# Shirts not curing correctly



## MAURINE GRAPHICS (Dec 2, 2012)

I was wondering if anyone could tell me what exactly I am doing wrong when curing my shirts?. I have a Vastex d-100 conveyor dryer. When I am running a shirt through, I take the temp gun to the other side, and even when the shirt is hitting around 350, the ink will still crack when it comes out the other side and is stretched. I can even run white plastisol through at over 350 degrees twice and it will still crack. Does anyone know why I am having to get my temperatures so hot to have them actually cure?


----------



## Celtic (Feb 19, 2008)

I have the same conveyor dryer. It works really well. I'm thinking that you've got a heavy print and you're not curing all the way through the layers. Slow down your belt speed. What are your settings at? And, what's your height set at?
What mesh and how many layers/hits of ink are you laying down?


----------



## MAURINE GRAPHICS (Dec 2, 2012)

Celtic said:


> I have the same conveyor dryer. It works really well. I'm thinking that you've got a heavy print and you're not curing all the way through the layers. Slow down your belt speed. What are your settings at? And, what's your height set at?
> What mesh and how many layers/hits of ink are you laying down?


I always keep the heat setting on high. FI normally run 110 or 155 for just about everything. The shirts I run the height as low as it can go, with the shirts laid as flat as possible to help with even temps. I do slow the belt down enough to let the temps reach as high as they need to be. Do you run your dryer at the highest temp or turn it down so you can run the belt slower?


----------



## Celtic (Feb 19, 2008)

I run the dryer at the highest temp and I'd run the belt around 17 for what you're doing and for the height, I'd set it at 3 or 3 1/2 inches.


----------



## dionvg (Jul 31, 2015)

The best would be to cure at 140 degrees Celsius, or approximately 300 Fahrenheit, for 2 minutes through the tunnel.


----------



## Celtic (Feb 19, 2008)

dionvg said:


> The best would be to cure at 140 degrees Celsius, or approximately 300 Fahrenheit, for 2 minutes through the tunnel.

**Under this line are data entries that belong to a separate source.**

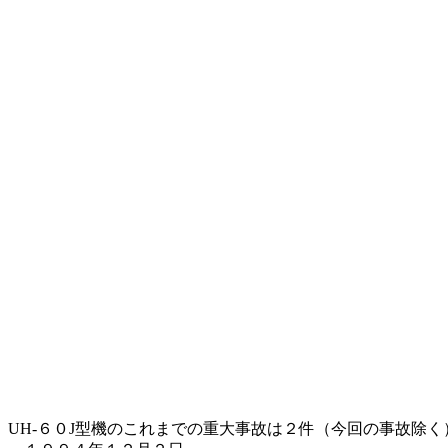
UH-６０J型機のこれまでの重大事故は２件（今回の事故除く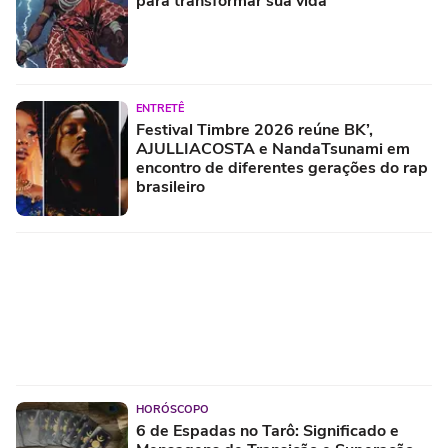
para transformar sua vida
ENTRETÊ
Festival Timbre 2026 reúne BK’,
AJULLIACOSTA e NandaTsunami em
encontro de diferentes gerações do rap
brasileiro
HORÓSCOPO
6 de Espadas no Tarô: Significado e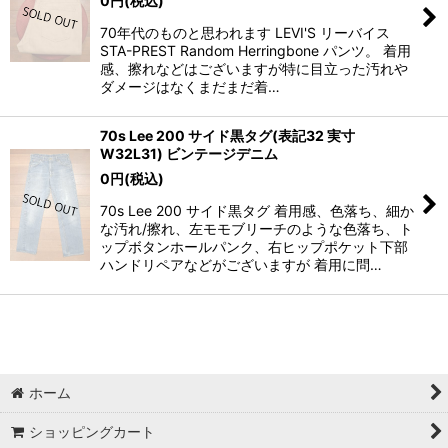
0
円
(税込)
70年代のものと思われます LEVI'S リーバイス
STA-PREST Random Herringbone パンツ。 着用
感、擦れなどはございますが特に目立った汚れや
ダメージはなくまだまだ着…
70s Lee 200 サイド黒タグ(表記32 実寸
W32L31) ビンテージデニム
0
円
(税込)
70s Lee 200 サイド黒タグ 着用感、色落ち、細か
な汚れ/擦れ、左モモブリーチのような色落ち、ト
ップボタンホールパンク、右ヒップポケット下部
ハンドリペアなどがございますが 着用に問…
ホーム
ショッピングカート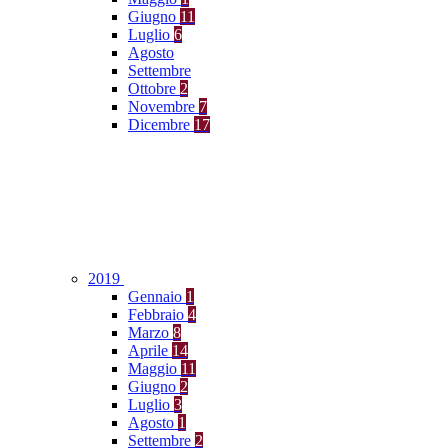
Giugno
11
Luglio
6
Agosto
Settembre
Ottobre
2
Novembre
7
Dicembre
17
2019
Gennaio
1
Febbraio
4
Marzo
8
Aprile
14
Maggio
11
Giugno
2
Luglio
3
Agosto
1
Settembre
2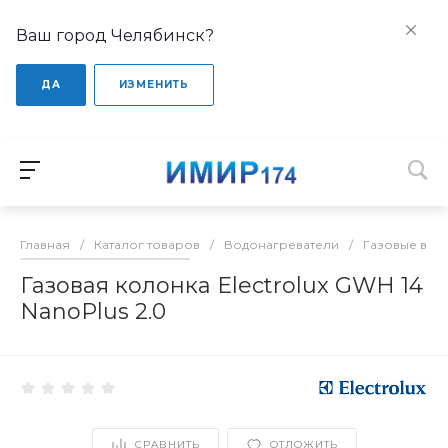
Ваш город Челябинск?
ДА
ИЗМЕНИТЬ
Главная
/
Каталог товаров
/
Водонагреватели
/
Газовые вод
Газовая колонка Electrolux GWH 14
NanoPlus 2.0
СРАВНИТЬ
ОТЛОЖИТЬ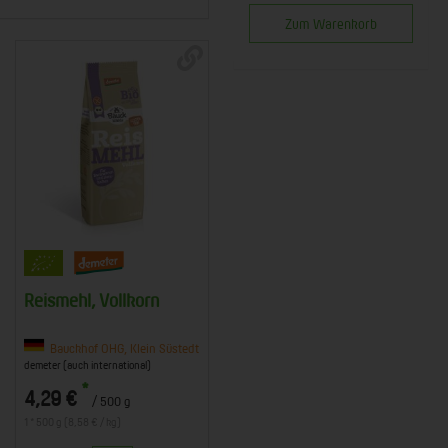
Zum Warenkorb
Reismehl, Vollkorn
Bauckhof OHG, Klein Süstedt
demeter (auch international)
*
4,29 €
/ 500 g
1 * 500 g (8,58 € / kg)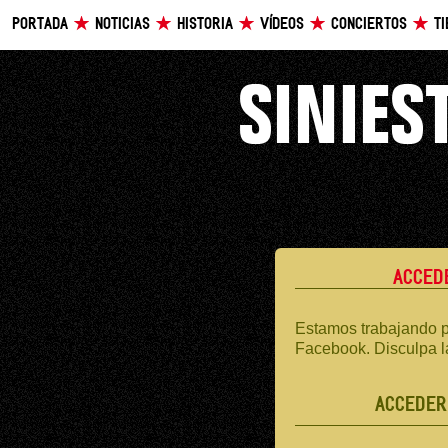
PORTADA
NOTICIAS
HISTORIA
VÍDEOS
CONCIERTOS
T
ACCED
Estamos trabajando p
Facebook. Disculpa l
ACCEDER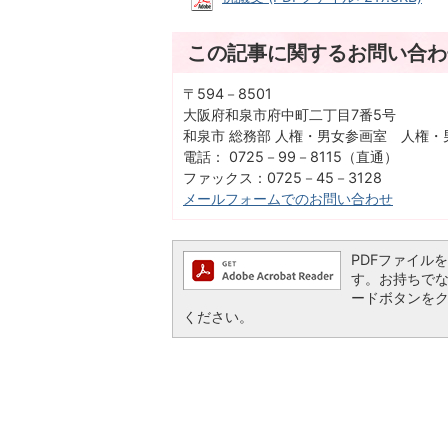
この記事に関するお問い合わ
〒594－8501
大阪府和泉市府中町二丁目7番5号
和泉市 総務部 人権・男女参画室 人権・
電話： 0725－99－8115（直通）
ファックス：0725－45－3128
メールフォームでのお問い合わせ
PDFファイルを閲
す。お持ちでない方
ードボタンを
ください。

300 degrees Fahrenheit isn't hot enough to cure. Most inks require 320 through all the ink thickness.
Of course to achieve that, your conveyor heat has to be set higher than that.


----------



## MAURINE GRAPHICS (Dec 2, 2012)

Celtic said:


> I run the dryer at the highest temp and I'd run the belt around 17 for what you're doing and for the height, I'd set it at 3 or 3 1/2 inches.


Thanks, it actually worked pretty well. It is a little annoying running it so slowly but much better than running the shirts through, twice!


----------